What you need to do: Reproduce the records below exactly as they appear, omitting any pictures they contain.

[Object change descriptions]
....

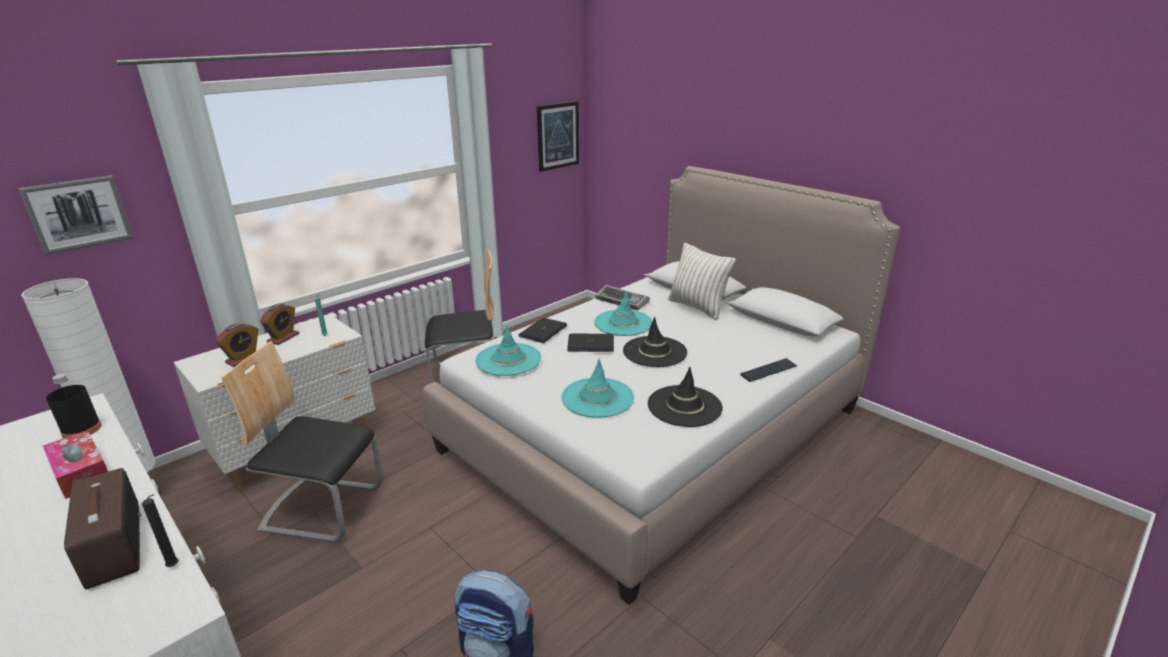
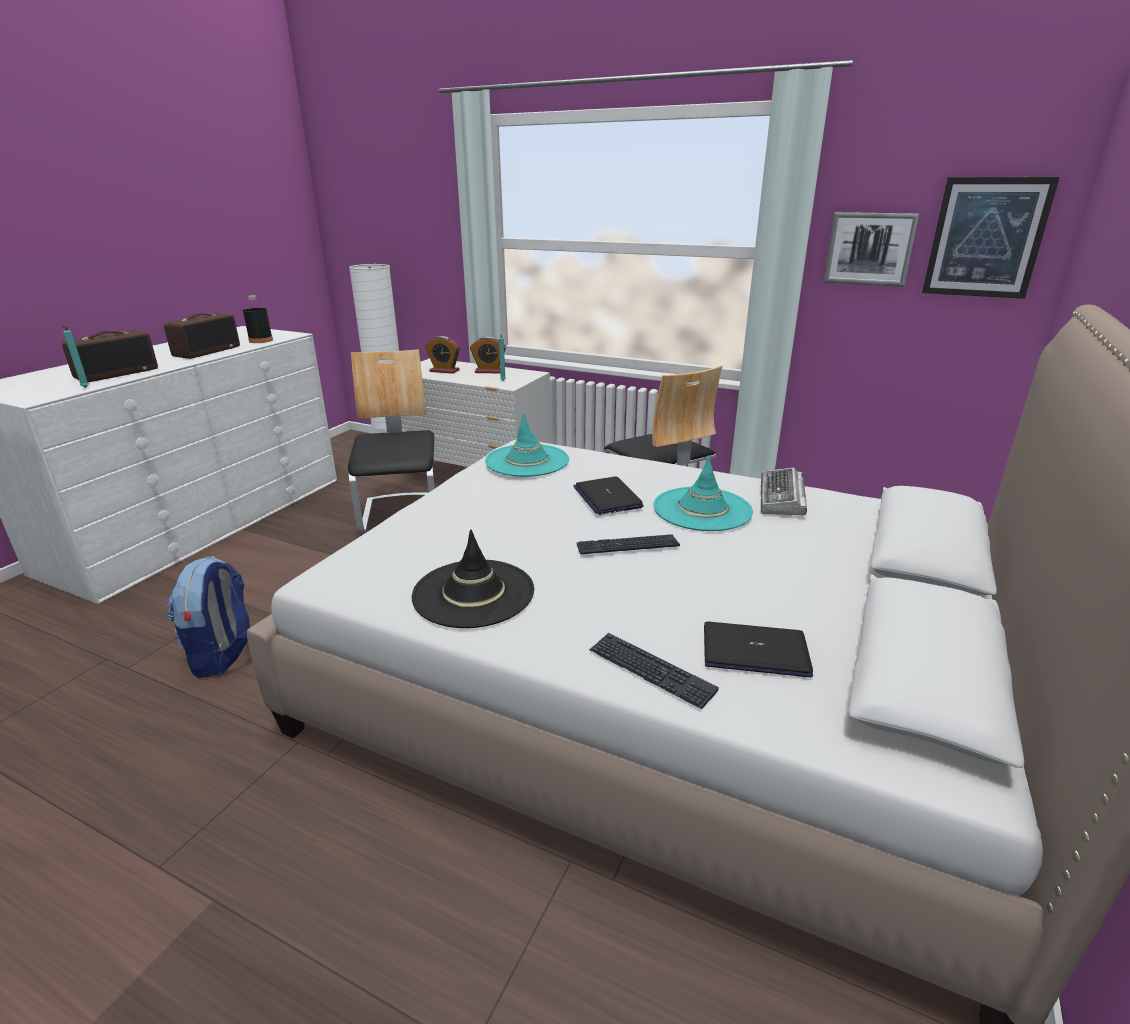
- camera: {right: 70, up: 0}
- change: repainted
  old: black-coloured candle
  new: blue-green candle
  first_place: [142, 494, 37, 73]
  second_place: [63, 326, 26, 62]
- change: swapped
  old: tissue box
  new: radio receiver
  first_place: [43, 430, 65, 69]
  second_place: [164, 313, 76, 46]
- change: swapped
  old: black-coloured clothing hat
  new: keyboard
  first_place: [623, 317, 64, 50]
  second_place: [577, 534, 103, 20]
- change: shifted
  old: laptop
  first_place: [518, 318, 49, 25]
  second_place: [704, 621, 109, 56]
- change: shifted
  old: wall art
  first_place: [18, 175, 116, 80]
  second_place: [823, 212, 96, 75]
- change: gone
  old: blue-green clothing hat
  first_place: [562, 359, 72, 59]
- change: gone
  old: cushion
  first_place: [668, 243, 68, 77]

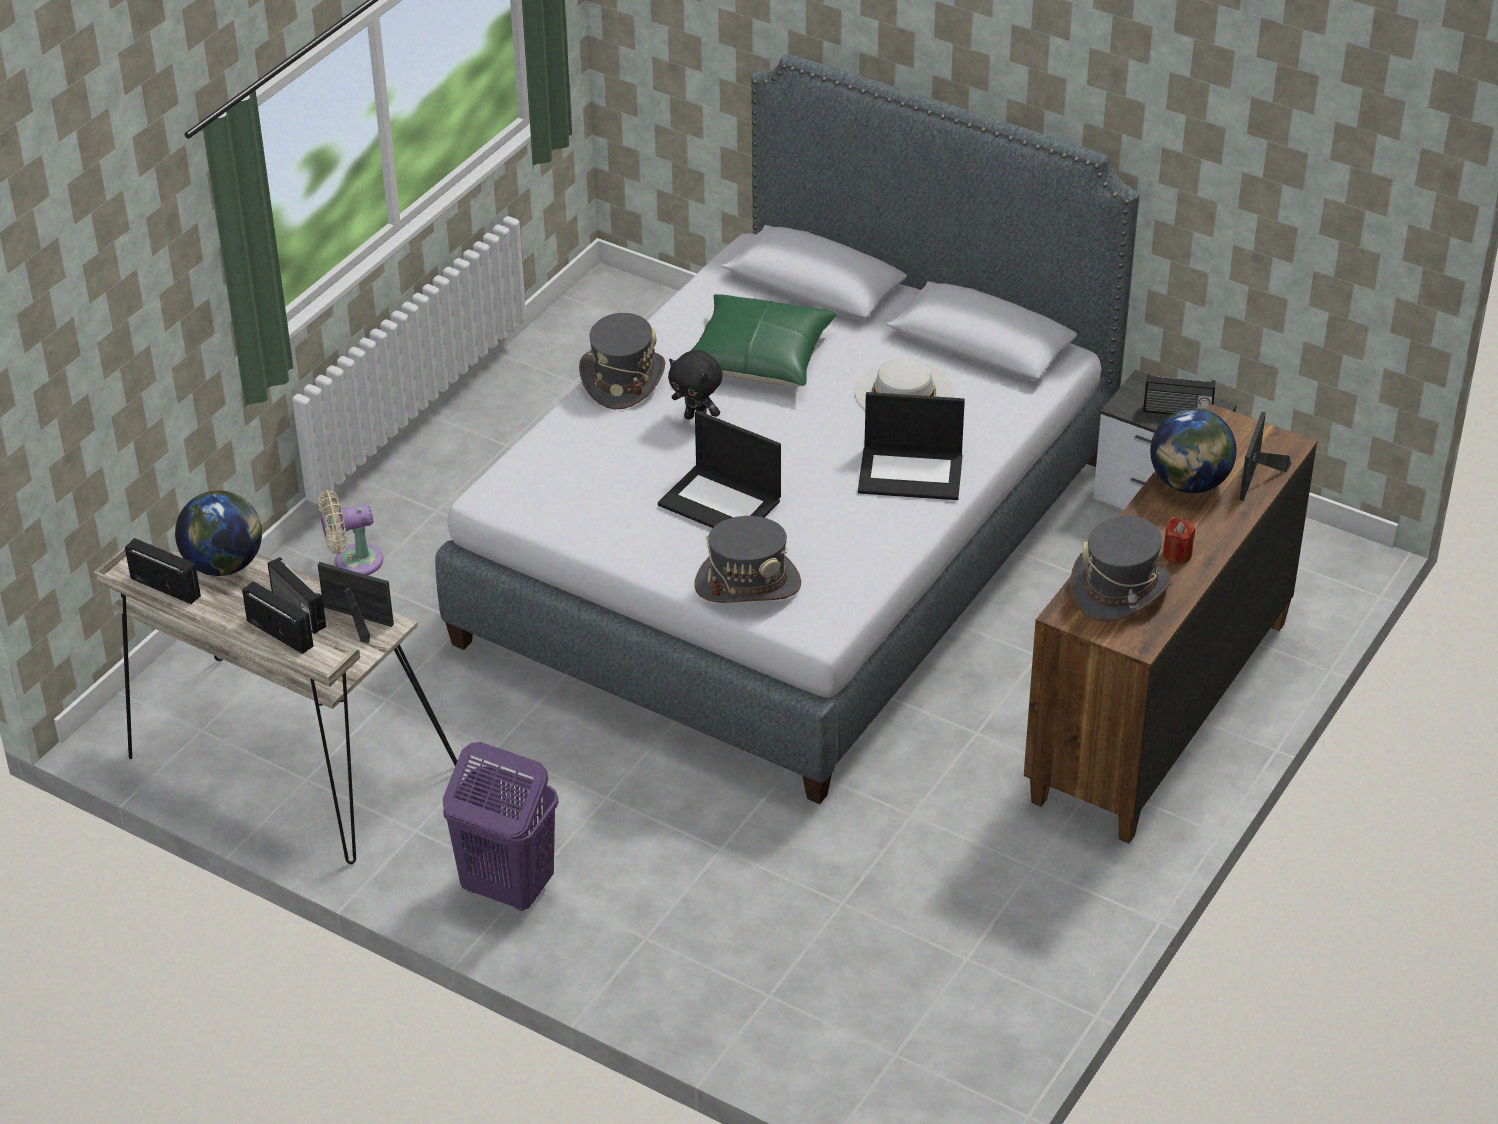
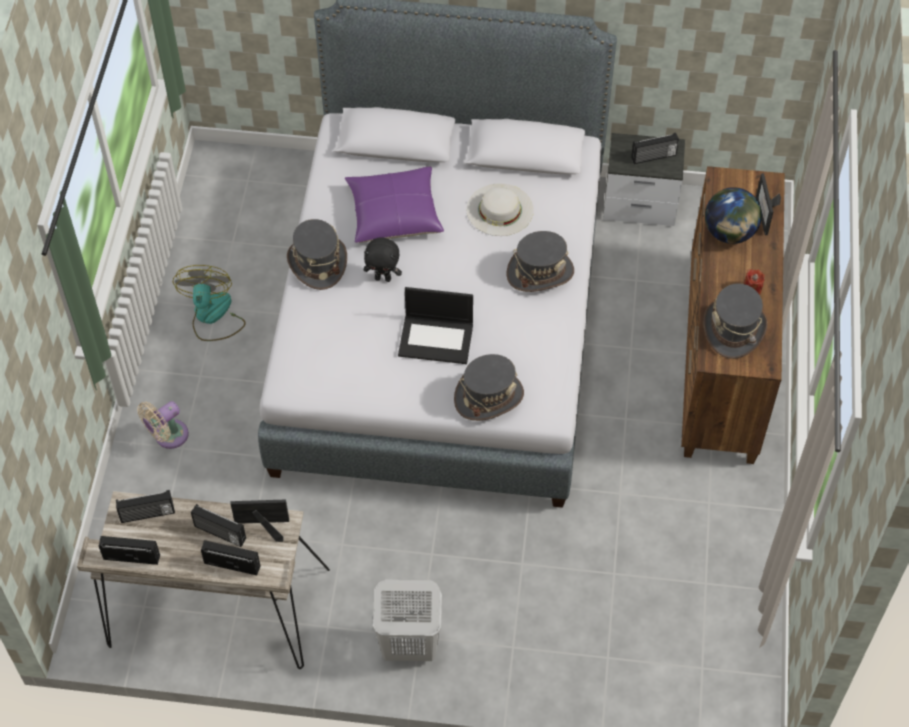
- camera: {right: -25, up: 15}
- change: swapped
  old: desk globe
  new: radio receiver
  first_place: [175, 490, 87, 86]
  second_place: [116, 490, 59, 33]
- change: new
  new: fan
  second_place: [173, 265, 73, 76]
- change: repainted
  old: greenish cushion
  new: purplish cushion
  first_place: [690, 294, 147, 93]
  second_place: [345, 167, 99, 76]
- change: repainted
  old: purplish washing basket
  new: whitish washing basket
  first_place: [443, 742, 115, 169]
  second_place: [373, 579, 69, 82]
- change: swapped
  old: laptop
  new: gray clothing hat
  first_place: [858, 392, 107, 108]
  second_place: [507, 231, 67, 61]

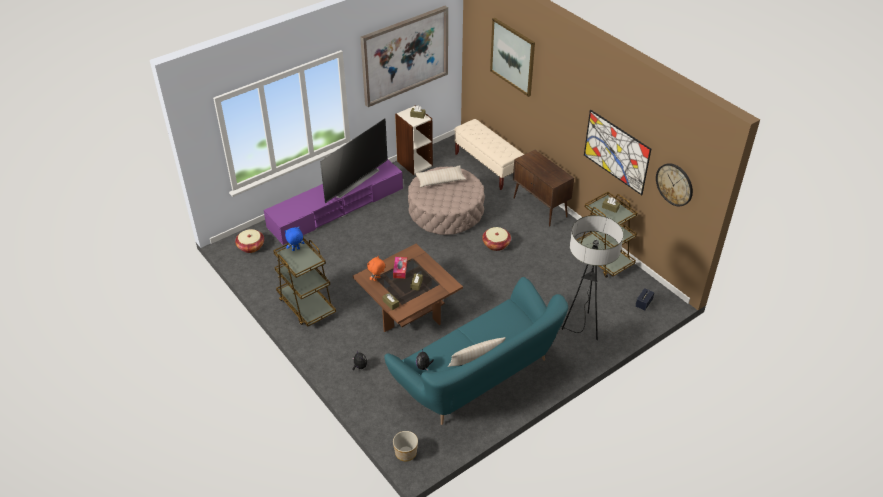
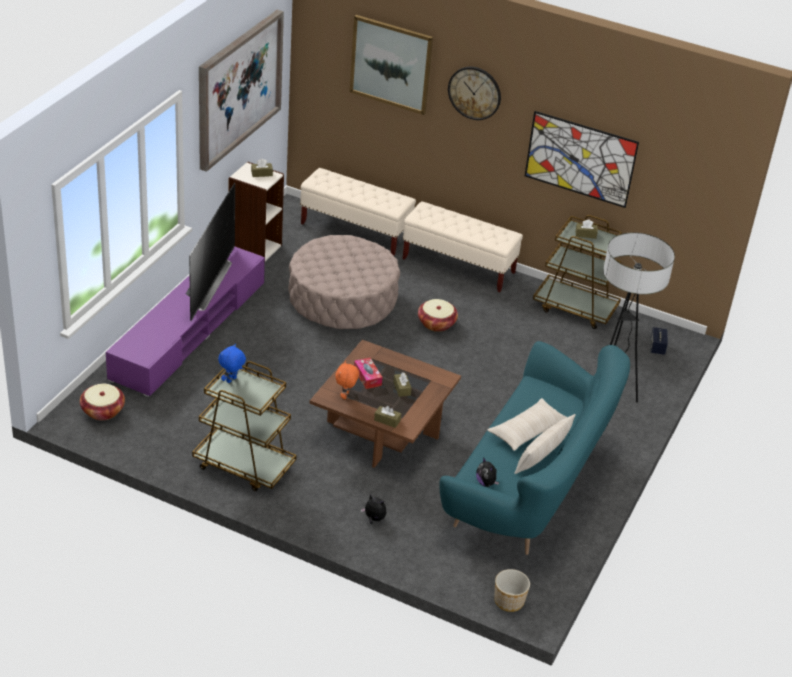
- camera: {right: -30, up: -5}
- change: swapped
  old: brown-coloured cupboard
  new: beige indoor bench
  first_place: [513, 150, 61, 77]
  second_place: [403, 201, 120, 91]
- change: shifted
  old: clock on the wall
  first_place: [656, 163, 37, 43]
  second_place: [448, 67, 53, 53]
- change: shifted
  old: beige cushion
  first_place: [415, 165, 51, 22]
  second_place: [487, 398, 80, 53]

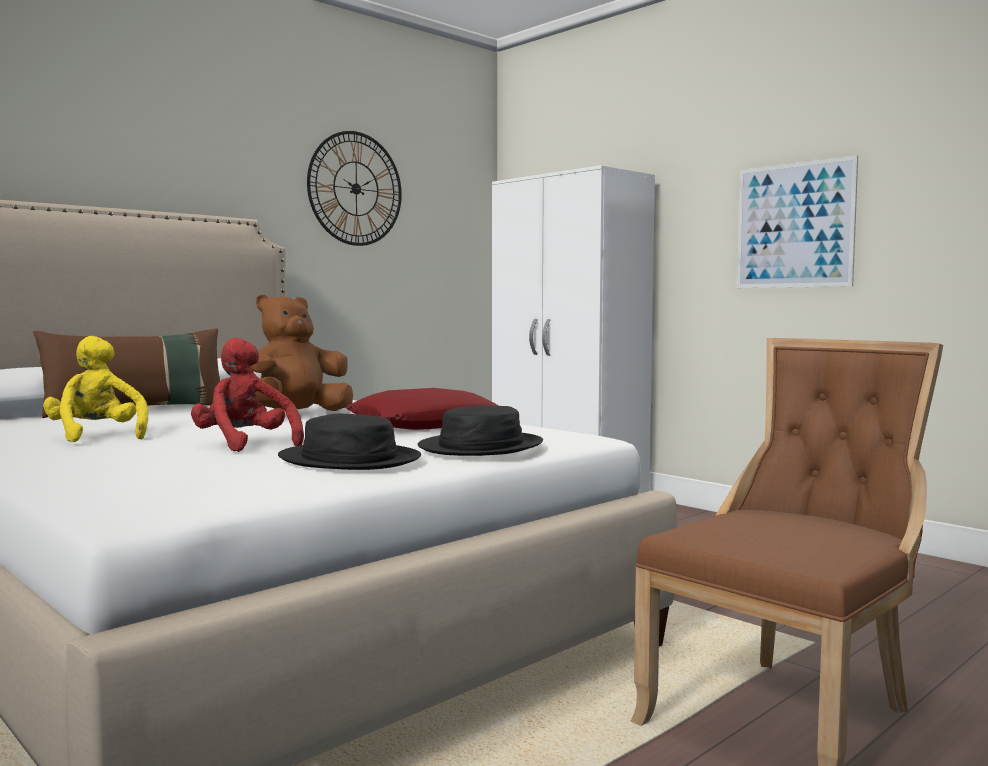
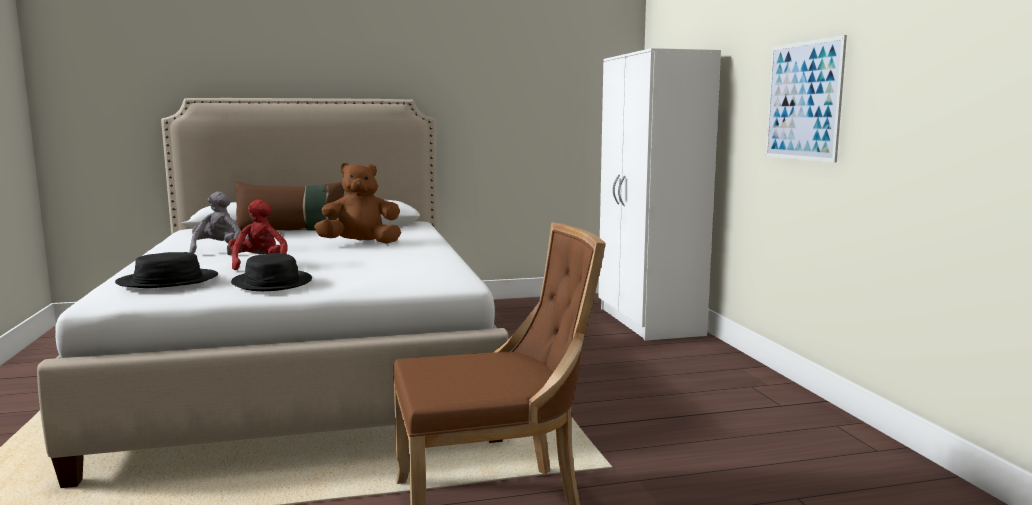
- camera: {right: 30, up: 5}
- change: shifted
  old: black-coloured clothing hat
  first_place: [418, 405, 125, 51]
  second_place: [115, 252, 103, 36]
- change: repainted
  old: yellowish cuddly toy
  new: gray cuddly toy
  first_place: [43, 336, 105, 106]
  second_place: [190, 191, 51, 64]
- change: gone
  old: clock on the wall
  first_place: [307, 131, 95, 115]
- change: gone
  old: reddish cushion
  first_place: [345, 388, 154, 42]

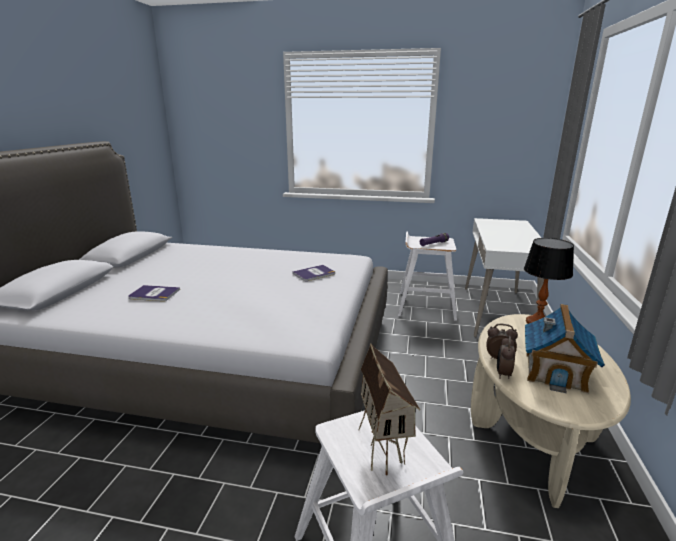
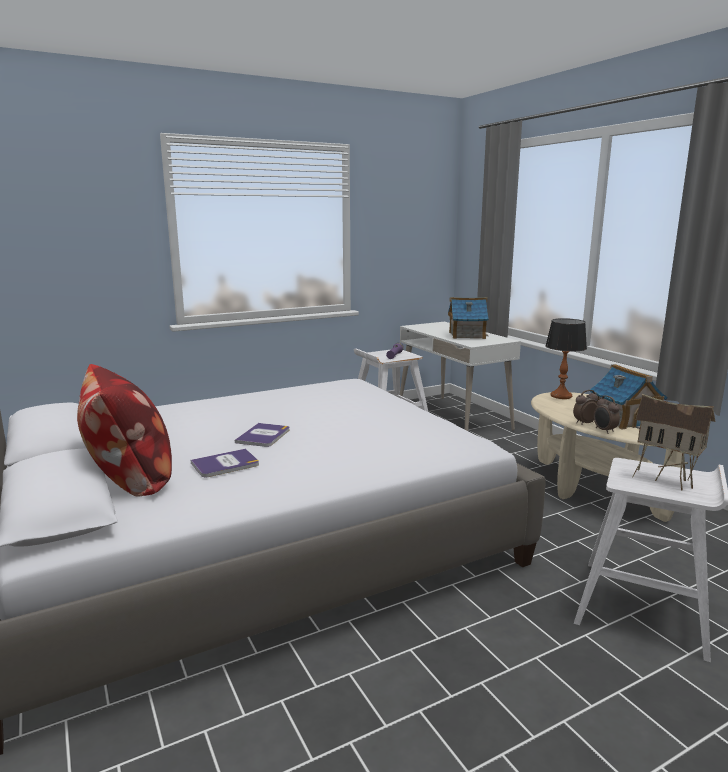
- camera: {right: -40, up: -5}
- change: new
  new: cushion
  second_place: [77, 364, 95, 133]
- change: shifted
  old: volume
  first_place: [293, 265, 42, 16]
  second_place: [235, 423, 54, 24]
- change: new
  new: miniature house
  second_place: [448, 297, 41, 42]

....

Completed exercise:
- camera: {right: 70, up: 0}
- change: repainted
  old: black-coloured candle
  new: blue-green candle
  first_place: [142, 494, 37, 73]
  second_place: [63, 326, 26, 62]
- change: swapped
  old: tissue box
  new: radio receiver
  first_place: [43, 430, 65, 69]
  second_place: [164, 313, 76, 46]
- change: swapped
  old: black-coloured clothing hat
  new: keyboard
  first_place: [623, 317, 64, 50]
  second_place: [577, 534, 103, 20]
- change: shifted
  old: laptop
  first_place: [518, 318, 49, 25]
  second_place: [704, 621, 109, 56]
- change: shifted
  old: wall art
  first_place: [18, 175, 116, 80]
  second_place: [823, 212, 96, 75]
- change: gone
  old: blue-green clothing hat
  first_place: [562, 359, 72, 59]
- change: gone
  old: cushion
  first_place: [668, 243, 68, 77]

- camera: {right: -25, up: 15}
- change: swapped
  old: desk globe
  new: radio receiver
  first_place: [175, 490, 87, 86]
  second_place: [116, 490, 59, 33]
- change: new
  new: fan
  second_place: [173, 265, 73, 76]
- change: repainted
  old: greenish cushion
  new: purplish cushion
  first_place: [690, 294, 147, 93]
  second_place: [345, 167, 99, 76]
- change: repainted
  old: purplish washing basket
  new: whitish washing basket
  first_place: [443, 742, 115, 169]
  second_place: [373, 579, 69, 82]
- change: swapped
  old: laptop
  new: gray clothing hat
  first_place: [858, 392, 107, 108]
  second_place: [507, 231, 67, 61]

- camera: {right: -30, up: -5}
- change: swapped
  old: brown-coloured cupboard
  new: beige indoor bench
  first_place: [513, 150, 61, 77]
  second_place: [403, 201, 120, 91]
- change: shifted
  old: clock on the wall
  first_place: [656, 163, 37, 43]
  second_place: [448, 67, 53, 53]
- change: shifted
  old: beige cushion
  first_place: [415, 165, 51, 22]
  second_place: [487, 398, 80, 53]

- camera: {right: 30, up: 5}
- change: shifted
  old: black-coloured clothing hat
  first_place: [418, 405, 125, 51]
  second_place: [115, 252, 103, 36]
- change: repainted
  old: yellowish cuddly toy
  new: gray cuddly toy
  first_place: [43, 336, 105, 106]
  second_place: [190, 191, 51, 64]
- change: gone
  old: clock on the wall
  first_place: [307, 131, 95, 115]
- change: gone
  old: reddish cushion
  first_place: [345, 388, 154, 42]

- camera: {right: -40, up: -5}
- change: new
  new: cushion
  second_place: [77, 364, 95, 133]
- change: shifted
  old: volume
  first_place: [293, 265, 42, 16]
  second_place: [235, 423, 54, 24]
- change: new
  new: miniature house
  second_place: [448, 297, 41, 42]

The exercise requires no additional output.